## Work item
Lay out every line of the material below as a numbered list, leaving out any blank lines.

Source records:
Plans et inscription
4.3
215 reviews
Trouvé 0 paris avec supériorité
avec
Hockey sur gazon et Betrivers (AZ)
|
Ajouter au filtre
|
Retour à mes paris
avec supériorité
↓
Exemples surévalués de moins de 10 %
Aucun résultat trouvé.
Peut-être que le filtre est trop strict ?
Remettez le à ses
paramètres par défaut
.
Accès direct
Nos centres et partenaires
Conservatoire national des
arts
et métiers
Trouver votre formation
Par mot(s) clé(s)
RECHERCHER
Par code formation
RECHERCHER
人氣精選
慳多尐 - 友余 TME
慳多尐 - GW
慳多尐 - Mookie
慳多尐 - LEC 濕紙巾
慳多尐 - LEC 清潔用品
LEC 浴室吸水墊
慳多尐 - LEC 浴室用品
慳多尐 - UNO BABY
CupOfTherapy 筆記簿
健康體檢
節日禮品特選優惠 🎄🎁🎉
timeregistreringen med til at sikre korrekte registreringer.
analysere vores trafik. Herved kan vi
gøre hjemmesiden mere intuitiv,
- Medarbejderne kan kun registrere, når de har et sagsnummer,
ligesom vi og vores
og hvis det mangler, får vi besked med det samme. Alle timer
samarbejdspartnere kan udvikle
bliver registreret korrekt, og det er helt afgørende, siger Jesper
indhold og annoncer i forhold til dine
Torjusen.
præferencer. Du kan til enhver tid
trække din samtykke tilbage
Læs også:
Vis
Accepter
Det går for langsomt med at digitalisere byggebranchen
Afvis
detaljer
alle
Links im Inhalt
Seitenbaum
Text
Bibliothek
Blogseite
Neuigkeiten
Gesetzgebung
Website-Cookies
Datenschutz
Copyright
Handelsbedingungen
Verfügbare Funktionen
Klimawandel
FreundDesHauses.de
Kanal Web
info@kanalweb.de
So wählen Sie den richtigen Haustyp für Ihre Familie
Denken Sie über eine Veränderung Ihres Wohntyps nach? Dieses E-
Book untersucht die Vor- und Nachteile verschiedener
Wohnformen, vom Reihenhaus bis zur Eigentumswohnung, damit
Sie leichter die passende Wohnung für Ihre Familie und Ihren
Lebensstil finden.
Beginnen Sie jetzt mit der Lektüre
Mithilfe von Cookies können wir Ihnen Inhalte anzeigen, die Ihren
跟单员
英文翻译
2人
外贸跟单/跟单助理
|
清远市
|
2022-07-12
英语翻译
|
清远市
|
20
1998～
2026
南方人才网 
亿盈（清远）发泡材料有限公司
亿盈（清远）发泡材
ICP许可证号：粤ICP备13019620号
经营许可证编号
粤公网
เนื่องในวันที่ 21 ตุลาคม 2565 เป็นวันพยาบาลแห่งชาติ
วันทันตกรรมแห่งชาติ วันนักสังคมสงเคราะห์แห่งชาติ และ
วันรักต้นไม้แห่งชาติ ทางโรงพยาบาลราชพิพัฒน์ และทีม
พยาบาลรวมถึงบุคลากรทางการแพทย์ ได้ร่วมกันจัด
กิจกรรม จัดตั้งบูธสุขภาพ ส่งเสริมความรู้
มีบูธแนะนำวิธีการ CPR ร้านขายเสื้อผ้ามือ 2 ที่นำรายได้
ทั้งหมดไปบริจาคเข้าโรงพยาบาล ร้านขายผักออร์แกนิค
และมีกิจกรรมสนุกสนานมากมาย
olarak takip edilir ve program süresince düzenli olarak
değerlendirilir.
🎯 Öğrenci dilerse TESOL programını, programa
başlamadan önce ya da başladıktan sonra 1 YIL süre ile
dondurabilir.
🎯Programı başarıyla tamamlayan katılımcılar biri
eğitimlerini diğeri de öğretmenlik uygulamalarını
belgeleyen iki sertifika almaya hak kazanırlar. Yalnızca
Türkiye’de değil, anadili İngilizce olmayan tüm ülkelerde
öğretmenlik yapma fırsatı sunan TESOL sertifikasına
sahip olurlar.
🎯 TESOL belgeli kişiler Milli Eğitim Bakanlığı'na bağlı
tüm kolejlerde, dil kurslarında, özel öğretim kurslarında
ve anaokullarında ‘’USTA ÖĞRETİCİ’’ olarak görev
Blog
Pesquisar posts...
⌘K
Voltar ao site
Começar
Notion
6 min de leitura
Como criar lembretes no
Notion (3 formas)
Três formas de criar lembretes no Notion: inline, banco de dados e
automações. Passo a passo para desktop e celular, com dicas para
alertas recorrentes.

## Solution below
1. Plans et inscription
2. 4.3
3. 215 reviews
4. Trouvé 0 paris avec supériorité
5. avec
6. Hockey sur gazon et Betrivers (AZ)
7. |
8. Ajouter au filtre
9. |
10. Retour à mes paris
11. avec supériorité
12. ↓
13. Exemples surévalués de moins de 10 %
14. Aucun résultat trouvé.
15. Peut-être que le filtre est trop strict ?
16. Remettez le à ses
17. paramètres par défaut
18. .
19. Accès direct
20. Nos centres et partenaires
21. Conservatoire national des
22. arts
23. et métiers
24. Trouver votre formation
25. Par mot(s) clé(s)
26. RECHERCHER
27. Par code formation
28. RECHERCHER
29. 人氣精選
30. 慳多尐 - 友余 TME
31. 慳多尐 - GW
32. 慳多尐 - Mookie
33. 慳多尐 - LEC 濕紙巾
34. 慳多尐 - LEC 清潔用品
35. LEC 浴室吸水墊
36. 慳多尐 - LEC 浴室用品
37. 慳多尐 - UNO BABY
38. CupOfTherapy 筆記簿
39. 健康體檢
40. 節日禮品特選優惠 🎄🎁🎉
41. timeregistreringen med til at sikre korrekte registreringer.
42. analysere vores trafik. Herved kan vi
43. gøre hjemmesiden mere intuitiv,
44. - Medarbejderne kan kun registrere, når de har et sagsnummer,
45. ligesom vi og vores
46. og hvis det mangler, får vi besked med det samme. Alle timer
47. samarbejdspartnere kan udvikle
48. bliver registreret korrekt, og det er helt afgørende, siger Jesper
49. indhold og annoncer i forhold til dine
50. Torjusen.
51. præferencer. Du kan til enhver tid
52. trække din samtykke tilbage
53. Læs også:
54. Vis
55. Accepter
56. Det går for langsomt med at digitalisere byggebranchen
57. Afvis
58. detaljer
59. alle
60. Links im Inhalt
61. Seitenbaum
62. Text
63. Bibliothek
64. Blogseite
65. Neuigkeiten
66. Gesetzgebung
67. Website-Cookies
68. Datenschutz
69. Copyright
70. Handelsbedingungen
71. Verfügbare Funktionen
72. Klimawandel
73. FreundDesHauses.de
74. Kanal Web
75. info@kanalweb.de
76. So wählen Sie den richtigen Haustyp für Ihre Familie
77. Denken Sie über eine Veränderung Ihres Wohntyps nach? Dieses E-
78. Book untersucht die Vor- und Nachteile verschiedener
79. Wohnformen, vom Reihenhaus bis zur Eigentumswohnung, damit
80. Sie leichter die passende Wohnung für Ihre Familie und Ihren
81. Lebensstil finden.
82. Beginnen Sie jetzt mit der Lektüre
83. Mithilfe von Cookies können wir Ihnen Inhalte anzeigen, die Ihren
84. 跟单员
85. 英文翻译
86. 2人
87. 外贸跟单/跟单助理
88. |
89. 清远市
90. |
91. 2022-07-12
92. 英语翻译
93. |
94. 清远市
95. |
96. 20
97. 1998～
98. 2026
99. 南方人才网 
100. 亿盈（清远）发泡材料有限公司
101. 亿盈（清远）发泡材
102. ICP许可证号：粤ICP备13019620号
103. 经营许可证编号
104. 粤公网
105. เนื่องในวันที่ 21 ตุลาคม 2565 เป็นวันพยาบาลแห่งชาติ
106. วันทันตกรรมแห่งชาติ วันนักสังคมสงเคราะห์แห่งชาติ และ
107. วันรักต้นไม้แห่งชาติ ทางโรงพยาบาลราชพิพัฒน์ และทีม
108. พยาบาลรวมถึงบุคลากรทางการแพทย์ ได้ร่วมกันจัด
109. กิจกรรม จัดตั้งบูธสุขภาพ ส่งเสริมความรู้
110. มีบูธแนะนำวิธีการ CPR ร้านขายเสื้อผ้ามือ 2 ที่นำรายได้
111. ทั้งหมดไปบริจาคเข้าโรงพยาบาล ร้านขายผักออร์แกนิค
112. และมีกิจกรรมสนุกสนานมากมาย
113. olarak takip edilir ve program süresince düzenli olarak
114. değerlendirilir.
115. 🎯 Öğrenci dilerse TESOL programını, programa
116. başlamadan önce ya da başladıktan sonra 1 YIL süre ile
117. dondurabilir.
118. 🎯Programı başarıyla tamamlayan katılımcılar biri
119. eğitimlerini diğeri de öğretmenlik uygulamalarını
120. belgeleyen iki sertifika almaya hak kazanırlar. Yalnızca
121. Türkiye’de değil, anadili İngilizce olmayan tüm ülkelerde
122. öğretmenlik yapma fırsatı sunan TESOL sertifikasına
123. sahip olurlar.
124. 🎯 TESOL belgeli kişiler Milli Eğitim Bakanlığı'na bağlı
125. tüm kolejlerde, dil kurslarında, özel öğretim kurslarında
126. ve anaokullarında ‘’USTA ÖĞRETİCİ’’ olarak görev
127. Blog
128. Pesquisar posts...
129. ⌘K
130. Voltar ao site
131. Começar
132. Notion
133. 6 min de leitura
134. Como criar lembretes no
135. Notion (3 formas)
136. Três formas de criar lembretes no Notion: inline, banco de dados e
137. automações. Passo a passo para desktop e celular, com dicas para
138. alertas recorrentes.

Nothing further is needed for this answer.